On 1 April 1993, Akhtaruzzaman joined the judicial branch of the Bangladesh Civil Service and was appointed an assistant judge.

Akhtaruzzaman was promoted to district and sessions judge on 14 June 2015. He was the judge of the Special Judge's Court-5 in Dhaka.

On 30 October 2018, Akhtaruzzaman sentenced former prime minister Khaleda Zia to seven years imprisonment in the Zia Charitable Trust corruption case.

On 21 October 2019, Akhtaruzzaman was appointed an additional judge of the High Court Division.

Akhtaruzzaman was made a permanent judge of the High Court Division on 19 October 2021.

On 14 July 2022, Akhtaruzzaman granted bail to a former official of the ministry of land sentenced to five years imprisonment in a corruption case after he filed an appeal against the corruption.

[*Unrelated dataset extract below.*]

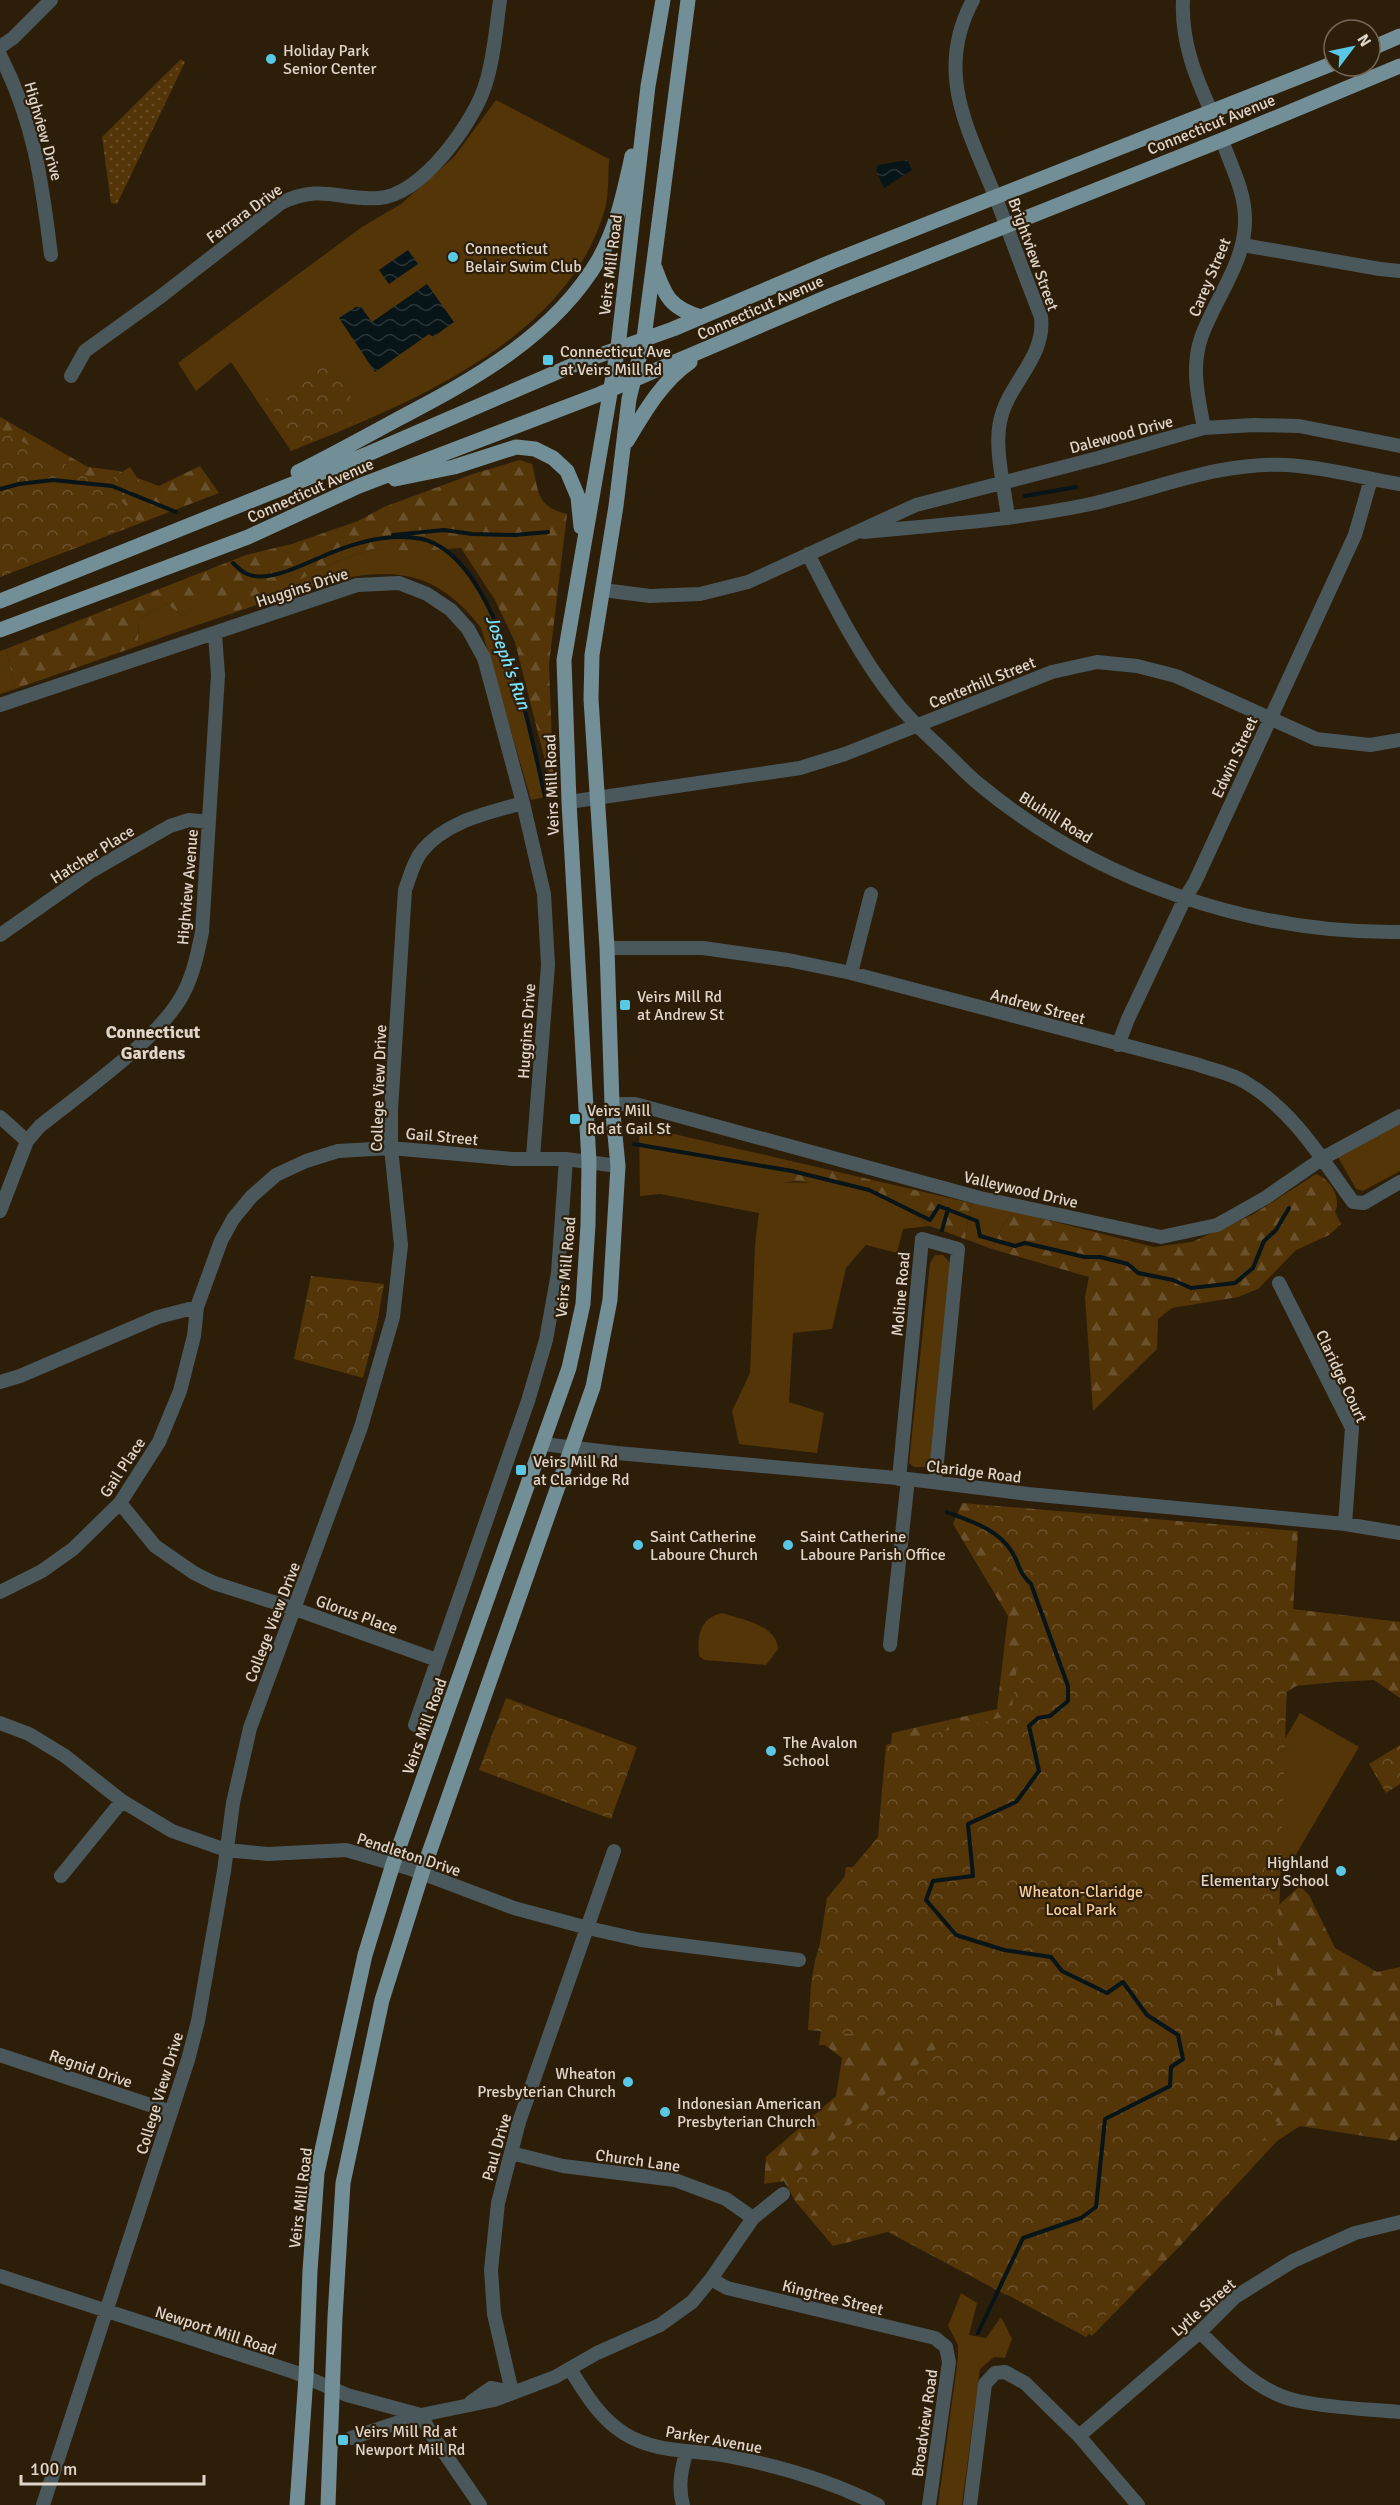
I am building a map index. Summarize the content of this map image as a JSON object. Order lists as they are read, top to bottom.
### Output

The Appellate Division of the Bangladesh Supreme Court criticized the verdict saying bail should not be given considering only the age of the convict. Akhtaruzzaman and Justice Zafar Ahmed of the High Court Division cancelled an order of the University of Dhaka demoting faculty member Samia Rahman for plagiarism on 4 August 2022. On 18 October, Akhtaruzzaman and Justice Zafar Ahmed ordered the government of Bangladesh to explain why its reconstitution of the board of trustees of Manarat International University should not be declared illegal. Akhtaruzzaman and Justice Zafar Ahmed declared illegal the decision of Jahangirnagar University to suspend two students for assaulting another student in November.

After the fall of the Sheikh Hasina-led Awami League government, an inquiry was launched against Akhtaruzzaman. He resigned in September 2025.